I have recently started to do object-oriented stuff in Julia and have enjoyed using structs (the Python equivalent to a class?).
I read the documentation about structs here, but I did not see anything about constructors or methods in the struct. I have seen structs used a few places where someone actually defines a function inside of the struct. How can I do that and why would you want to do that?

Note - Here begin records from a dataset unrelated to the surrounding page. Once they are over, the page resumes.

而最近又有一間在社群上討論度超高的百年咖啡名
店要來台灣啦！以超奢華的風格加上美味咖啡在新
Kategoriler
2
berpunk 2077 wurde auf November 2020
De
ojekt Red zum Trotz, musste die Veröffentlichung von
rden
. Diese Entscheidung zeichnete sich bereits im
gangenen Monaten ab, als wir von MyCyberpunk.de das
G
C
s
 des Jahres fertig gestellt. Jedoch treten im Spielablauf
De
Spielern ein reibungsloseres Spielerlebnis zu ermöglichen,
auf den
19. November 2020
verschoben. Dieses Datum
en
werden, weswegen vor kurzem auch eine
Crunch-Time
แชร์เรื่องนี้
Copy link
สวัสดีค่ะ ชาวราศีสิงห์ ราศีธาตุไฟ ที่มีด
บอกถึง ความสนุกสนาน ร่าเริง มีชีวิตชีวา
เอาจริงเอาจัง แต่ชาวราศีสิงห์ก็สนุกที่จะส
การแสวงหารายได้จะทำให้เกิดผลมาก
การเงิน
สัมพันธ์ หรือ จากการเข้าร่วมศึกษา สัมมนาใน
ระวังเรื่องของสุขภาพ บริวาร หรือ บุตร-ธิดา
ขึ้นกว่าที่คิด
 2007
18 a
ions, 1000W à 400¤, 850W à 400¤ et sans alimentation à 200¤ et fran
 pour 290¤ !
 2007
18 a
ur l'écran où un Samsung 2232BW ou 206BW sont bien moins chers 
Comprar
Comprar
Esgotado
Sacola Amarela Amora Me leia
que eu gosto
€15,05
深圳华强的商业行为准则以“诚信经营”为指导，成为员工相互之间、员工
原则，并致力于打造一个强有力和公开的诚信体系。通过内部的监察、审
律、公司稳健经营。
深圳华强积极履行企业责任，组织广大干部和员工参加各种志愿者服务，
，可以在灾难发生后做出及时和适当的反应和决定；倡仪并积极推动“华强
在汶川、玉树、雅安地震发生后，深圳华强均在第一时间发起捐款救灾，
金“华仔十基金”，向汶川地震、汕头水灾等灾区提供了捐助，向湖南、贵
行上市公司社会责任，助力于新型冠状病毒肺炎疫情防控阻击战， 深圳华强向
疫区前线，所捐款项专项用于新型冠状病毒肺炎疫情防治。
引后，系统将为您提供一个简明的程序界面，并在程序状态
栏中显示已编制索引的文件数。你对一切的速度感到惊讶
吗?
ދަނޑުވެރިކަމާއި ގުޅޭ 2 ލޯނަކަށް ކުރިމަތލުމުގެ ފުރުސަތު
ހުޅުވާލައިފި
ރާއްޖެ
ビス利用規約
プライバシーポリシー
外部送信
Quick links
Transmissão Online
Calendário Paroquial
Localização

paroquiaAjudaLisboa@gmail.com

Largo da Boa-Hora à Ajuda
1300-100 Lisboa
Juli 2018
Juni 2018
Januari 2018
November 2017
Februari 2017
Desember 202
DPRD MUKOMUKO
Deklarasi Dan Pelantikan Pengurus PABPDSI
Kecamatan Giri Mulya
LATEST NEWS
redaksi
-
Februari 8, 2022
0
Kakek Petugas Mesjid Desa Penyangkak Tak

When you finish reading carefully the documentation suggested by StefanKarpinski (and it is really good), have a look for the Parameters package which, in my opinion, makes the object-oriented transformation to Julia much nicer.
Have a look at this code:
@with_kw mutable struct Agent
age = 0
income = rand()
end
function Agent(age::Int)
income = rand()+age*10
Agent(age, income)
end
And now some usages:
julia> Agent()
Agent
age: Int64 0
income: Float64 0.28109332504865625
julia> Agent(income=33)
Agent
age: Int64 0
income: Int64 33
julia> Agent(age=3)
Agent
age: Int64 3
income: Float64 0.5707873066917069
julia> Agent(30)
Agent
age: Int64 30
income: Float64 300.1706559468855
The last constructor was the custom-made one, while the three previous were automatically generated by the @withkw
macro.
Last, but not least. Consider a loop reference data structure, i.e., where AgentY1 can only have friends of type AgentY2 and AgentY2 can only have friends of type AgentY1:
To my best knowledge (maybe someone can correct me if I am wrong) this can be only achieved using the macro:
@with_kw mutable struct AgentY1
age::Int
friends=AgentY2[]
end
@with_kw mutable struct AgentY2
age::Int
friends=AgentY1[]
end
And now sample usage:
julia> aa = AgentY1(age=11)
AgentY1
age: Int64 11
friends: Array{AgentY2}((0,))
This is how I do my OO programming in Julia.